What's interesting is that even though it's Lincoln that's the right choice for relevance for "town car," in those search boxes on top with choices for model, make and location - I see chrysler entered as the default choice even though it isn't Chrysler, it's Lincoln. Is that because I have a Google_tracked history of looking at and for Chrysler vehicles in current/recent searches? Or are they just giving an alternative because the Lincoln search result is right under it?
_________________________________________
Afterthought:
Translated into Google patent-speak, there seems to be a predictive element involved with choice of terms for site links. When the secondary terms (that appear as anchor text in the site links) have co-occured enough times in a co-occurrence matrix together with the search term that triggered the listing with the site links in the search results, it can be statistically deduced that the search term used is predictive of those secondary search terms. In other words, users who did the search could be predicted as being likely to do searches on those secondary terms when refining and narrowing down their searches to be more specific.

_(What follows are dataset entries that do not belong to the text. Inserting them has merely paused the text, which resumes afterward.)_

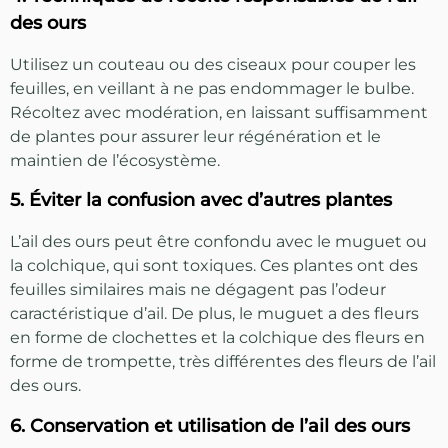
des ours
Utilisez un couteau ou des ciseaux pour couper les
feuilles, en veillant à ne pas endommager le bulbe.
Récoltez avec modération, en laissant suffisamment
de plantes pour assurer leur régénération et le
maintien de l’écosystème.
5. Éviter la confusion avec d’autres plantes
L’ail des ours peut être confondu avec le muguet ou
la colchique, qui sont toxiques. Ces plantes ont des
feuilles similaires mais ne dégagent pas l’odeur
caractéristique d’ail. De plus, le muguet a des fleurs
en forme de clochettes et la colchique des fleurs en
forme de trompette, très différentes des fleurs de l’ail
des ours.
6. Conservation et utilisation de l’ail des ours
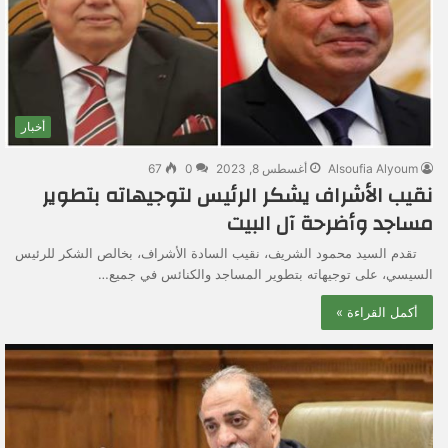
أخبار
Alsoufia Alyoum
أغسطس 8, 2023
0
67
نقيب الأشراف يشكر الرئيس لتوجيهاته بتطوير
مساجد وأضرحة آل البيت
تقدم السيد محمود الشريف، نقيب السادة الأشراف، بخالص الشكر للرئيس
السيسي، على توجيهاته بتطوير المساجد والكنائس في جميع…
أكمل القراءة »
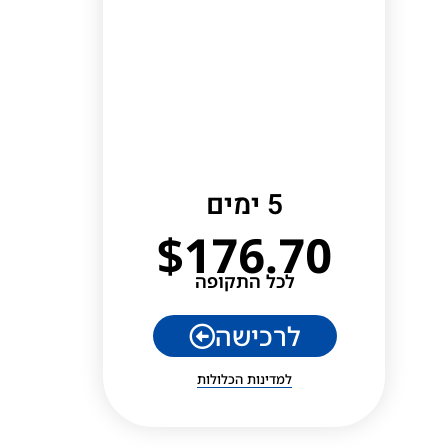
5 ימים
$
176.70
לכל התקופה
לרכישה
למדינות הכלולות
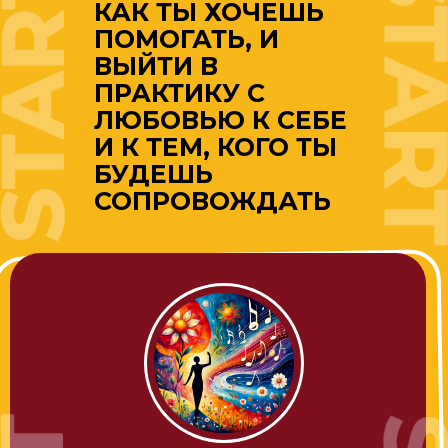
КАК ТЫ ХОЧЕШЬ
ПОМОГАТЬ, И
ВЫЙТИ В
ПРАКТИКУ С
ЛЮБОВЬЮ К СЕБЕ
И К ТЕМ, КОГО ТЫ
БУДЕШЬ
СОПРОВОЖДАТЬ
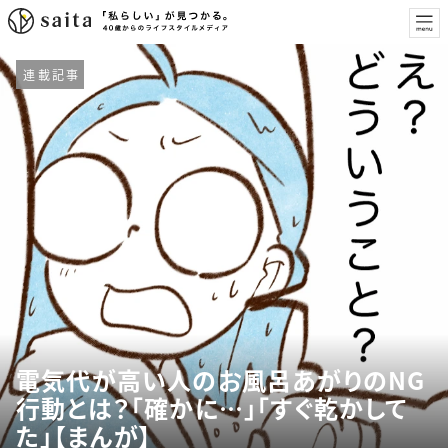
連載記事
電気代が高い人のお風呂あがりのNG
行動とは？「確かに…」「すぐ乾かして
た」【まんが】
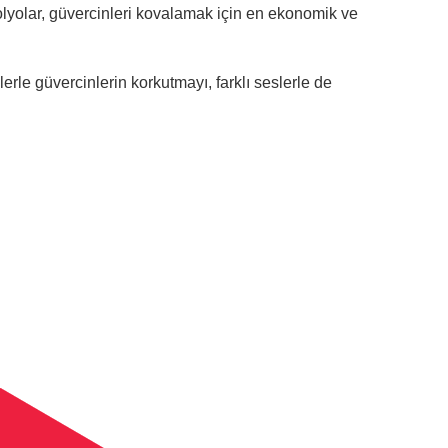
folyolar, güvercinleri kovalamak için en ekonomik ve
erle güvercinlerin korkutmayı, farklı seslerle de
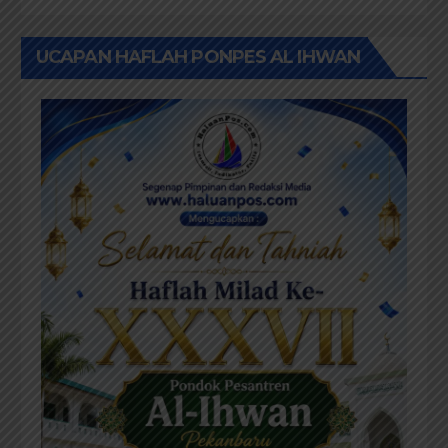
UCAPAN HAFLAH PONPES AL IHWAN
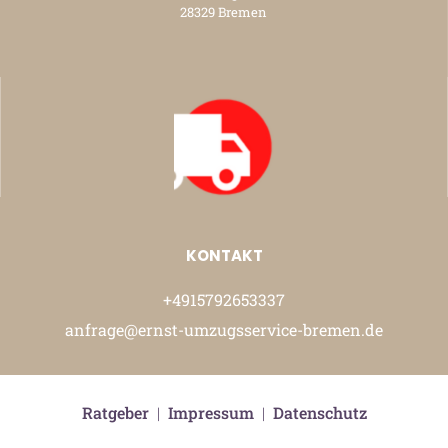
28329 Bremen
KONTAKT
+4915792653337
anfrage@ernst-umzugsservice-bremen.de
Ratgeber
|
Impressum
|
Datenschutz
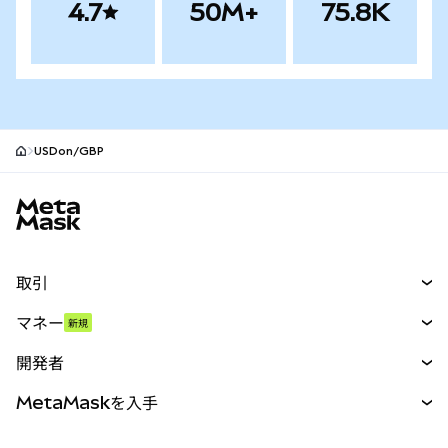
4.7
50M+
75.8K
USDon/GBP
MetaMaskサイトフッター
取引
スワップ
マネー
新規
予測
新規
購入
開発者
パーペチュアル
新規
カード
ドキュメントを表示
MetaMaskを入手
RWA
mUSD
新規
ダッシュボード
トランザクションシールド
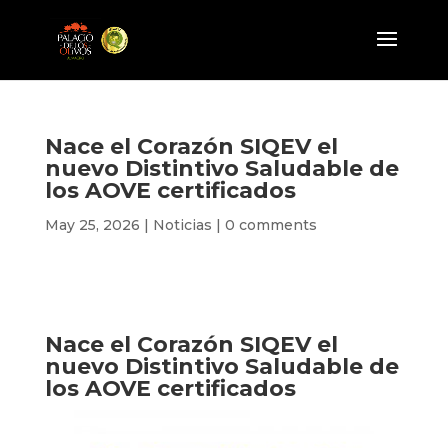
Nace el Corazón SIQEV el
nuevo Distintivo Saludable de
los AOVE certificados
May 25, 2026
|
Noticias
|
0 comments
Nace el Corazón SIQEV el
nuevo Distintivo Saludable de
los AOVE certificados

For example, when we saw muscle cars as a secondary site link term for Dodge, even though we did a search for Chrysler trucks, couldn't that be because there's so much usage of Dodge and muscle cars together that it's established that they go together? And can't it be predicted that a high percentage of users searching for "dodge" can be predicted as likely to also search for muscle cars?

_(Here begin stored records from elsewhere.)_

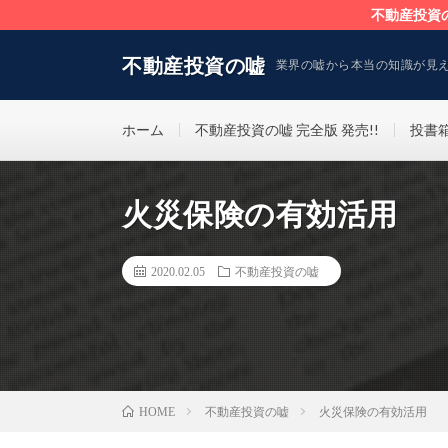
不動産投資
不動産投資の嘘
業界の嘘から本当の知識が見
ホーム
不動産投資の嘘 完全版 発売!!
投書
火災保険の有効活用
2020.02.05
不動産投資の嘘
不動産投資の嘘
火災保険の有効活用
HOME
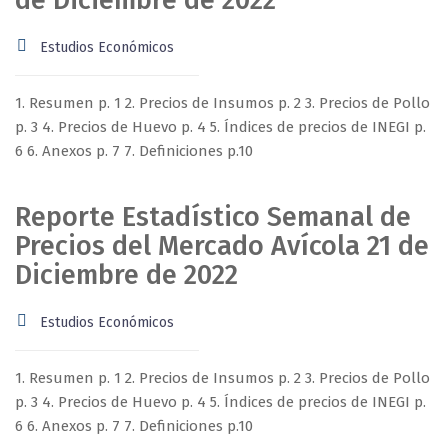
de Diciembre de 2022
Estudios Económicos
1. Resumen p. 1 2. Precios de Insumos p. 2 3. Precios de Pollo
p. 3 4. Precios de Huevo p. 4 5. Índices de precios de INEGI p.
6 6. Anexos p. 7 7. Definiciones p.10
Reporte Estadístico Semanal de
Precios del Mercado Avícola 21 de
Diciembre de 2022
Estudios Económicos
1. Resumen p. 1 2. Precios de Insumos p. 2 3. Precios de Pollo
p. 3 4. Precios de Huevo p. 4 5. Índices de precios de INEGI p.
6 6. Anexos p. 7 7. Definiciones p.10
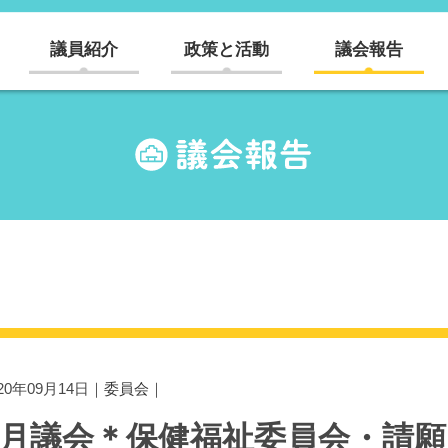
議員紹介
政策と活動
議会報告
020年09月14日｜
委員会
｜
9月議会＊保健福祉委員会・請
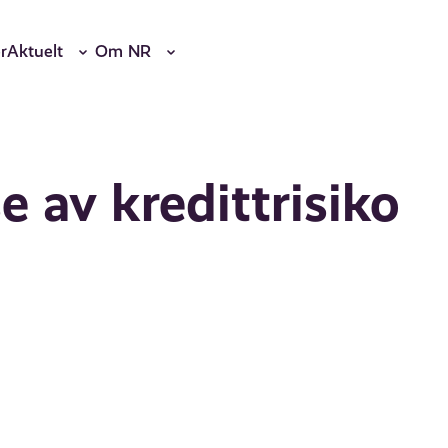
r
Aktuelt
Om NR
 av kredittrisiko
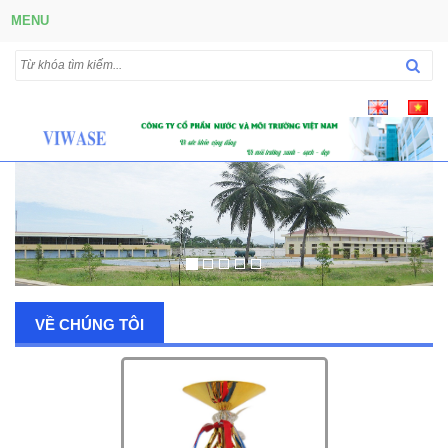
MENU
VỀ CHÚNG TÔI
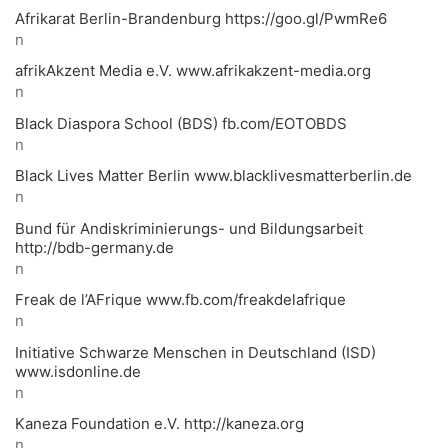
Afrikarat Berlin-Brandenburg https://goo.gl/PwmRe6
n
afrikAkzent Media e.V. www.afrikakzent-media.org
n
Black Diaspora School (BDS) fb.com/EOTOBDS
n
Black Lives Matter Berlin www.blacklivesmatterberlin.de
n
Bund für Andiskriminierungs- und Bildungsarbeit
http://bdb-germany.de
n
Freak de l’AFrique www.fb.com/freakdelafrique
n
Initiative Schwarze Menschen in Deutschland (ISD)
www.isdonline.de
n
Kaneza Foundation e.V. http://kaneza.org
n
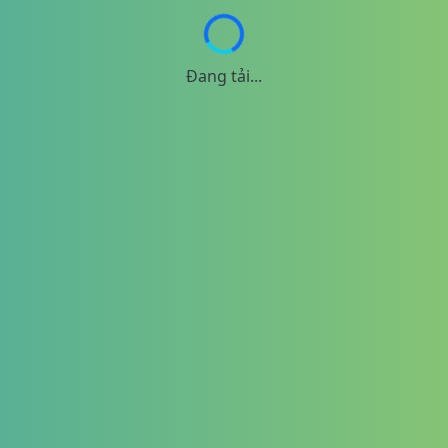
Đang tải...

If they're feasible possibilities, there's no other way to do that statistically without using co-occurrence data because there's no human-like reasoning or logic in a straight mathematical algo.
[edited by: Marcia at 10:49 pm (utc) on Mar. 16, 2008]

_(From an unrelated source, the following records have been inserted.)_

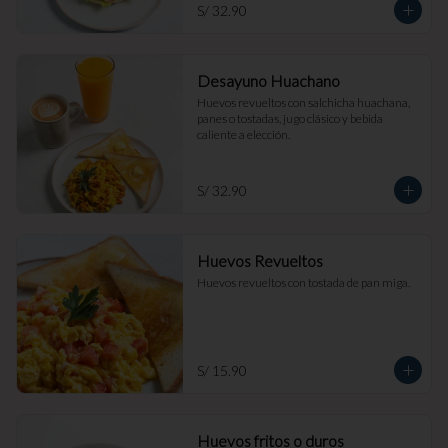
S/ 32.90
Desayuno Huachano
Huevos revueltos con salchicha huachana, 
panes o tostadas, jugo clásico y bebida 
caliente a elección.
S/ 32.90
Huevos Revueltos
Huevos revueltos con tostada de pan miga.
S/ 15.90
Huevos fritos o duros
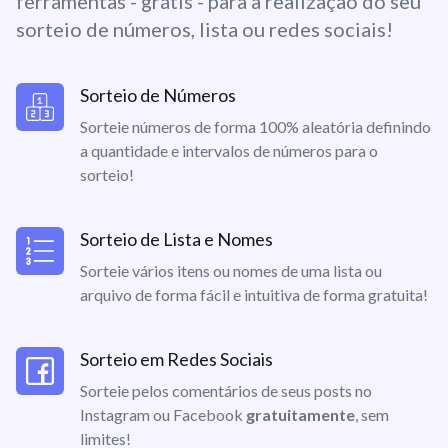
ferramentas - grátis - para a realização do seu
sorteio de números, lista ou redes sociais!
Sorteio de Números
Sorteie números de forma 100% aleatória definindo
a quantidade e intervalos de números para o
sorteio!
Sorteio de Lista e Nomes
Sorteie vários itens ou nomes de uma lista ou
arquivo de forma fácil e intuitiva de forma gratuita!
Sorteio em Redes Sociais
Sorteie pelos comentários de seus posts no
Instagram ou Facebook
gratuitamente
, sem
limites!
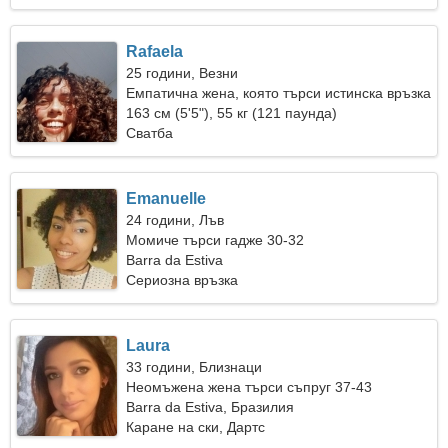
Rafaela
25 години, Везни
Емпатична жена, която търси истинска връзка
163 см (5'5"), 55 кг (121 паунда)
Сватба
Emanuelle
24 години, Лъв
Момиче търси гадже 30-32
Barra da Estiva
Сериозна връзка
Laura
33 години, Близнаци
Неомъжена жена търси съпруг 37-43
Barra da Estiva, Бразилия
Каране на ски, Дартс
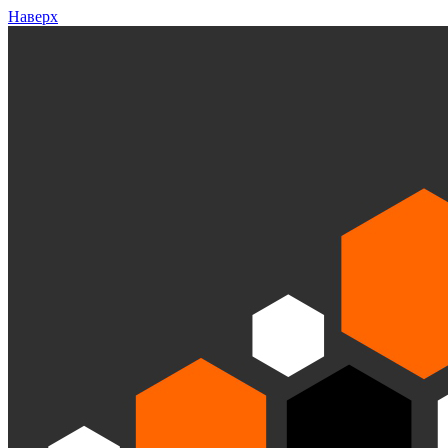
Наверх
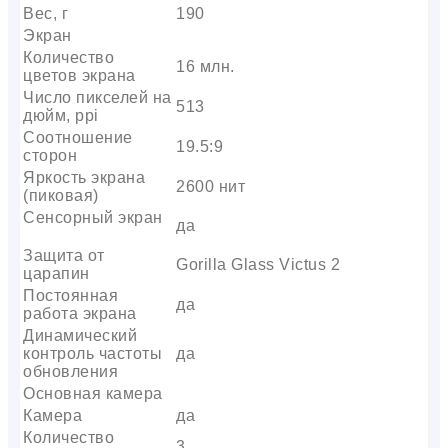
Вес, г
190
Экран
Количество
16 млн.
цветов экрана
Число пикселей на
513
дюйм, ppi
Соотношение
19.5:9
сторон
Яркость экрана
2600 нит
(пиковая)
Сенсорный экран
да
Защита от
Gorilla Glass Victus 2
царапин
Постоянная
да
работа экрана
Динамический
контроль частоты
да
обновления
Основная камера
Камера
да
Количество
3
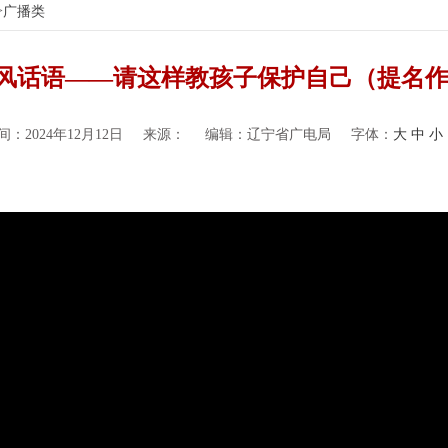
>
广播类
云风话语——请这样教孩子保护自己（提名
：2024年12月12日
来源：
编辑：辽宁省广电局
字体：
大
中
小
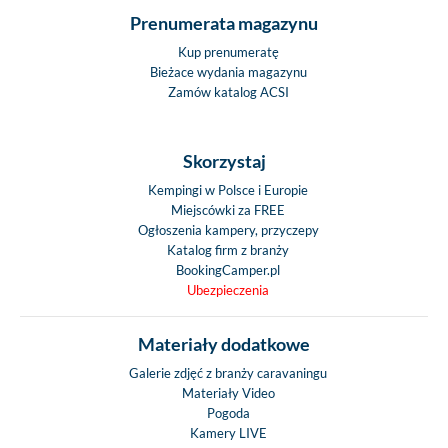
Prenumerata magazynu
Kup prenumeratę
Bieżace wydania magazynu
Zamów katalog ACSI
Skorzystaj
Kempingi w Polsce i Europie
Miejscówki za FREE
Ogłoszenia kampery, przyczepy
Katalog firm z branży
BookingCamper.pl
Ubezpieczenia
Materiały dodatkowe
Galerie zdjęć z branży caravaningu
Materiały Video
Pogoda
Kamery LIVE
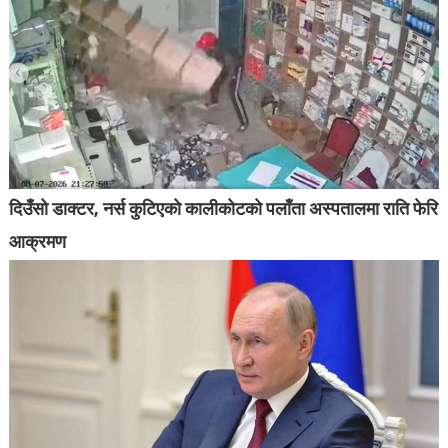
दिउँसो डाक्टर, नर्स कुटिएको कालीकोटको पलाँता अस्पतालमा राति फेरि
आक्रमण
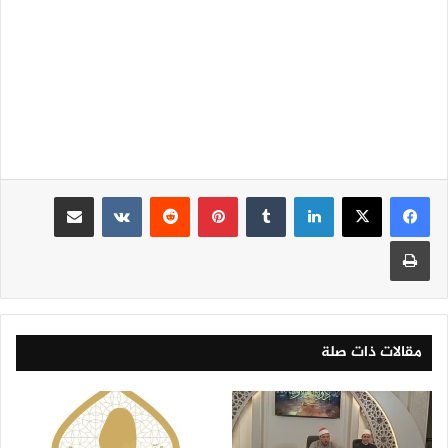
لينكدإن
‏Tumblr
بينتيريست
‏Reddit
‏VKontakte
مشاركة عبر البريد
طباعة
مقالات ذات صلة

I have an example that I've been bleating about on other threads. The site in question has bought hundreds of inbounds with the main target terms in anchor text and has done affiliate deals with firms that are just starting out offering payments for clicks and/or conversions. The outbound URLs are fairly simple in the form http://www.example.com/landingpage.html?aff=123 so they could look to Googlebot like cleanish links.
The result of this is all of the inbounds tell Google that hundreds of sites think it is about "search term" and the fact that it has one way outbounds to some sites that are absolutely on topic makes it the authority for that term.
On Google.com it is #2 for the term and for allinanchor, but on Google.co.uk it is #1 with site links.
It could be just a glitch, it only started on Thursday or it could be indicative of a formula that works. Or I guess it could be something in the interaction of the uk filters with the main algo.
Cheers
Sid
yet a search for google does not show google with site links for a search its totally authoritative for
On the Google Webmaster Help Center page that talks about Sitelinks...
How does Google compile the list of links shown below some search results? [google.com]
...Google says...
We only show sitelinks for results when we think they'll be useful to the user. If the structure of your site doesn't allow our algorithms to find good sitelinks, or we don't think that the sitelinks for your site are relevant for the user's query, we won't show them.
I don't think that Google's site is well-structured for Sitelinks. It may also be that Google doesn't want deep links to its site in its main listing.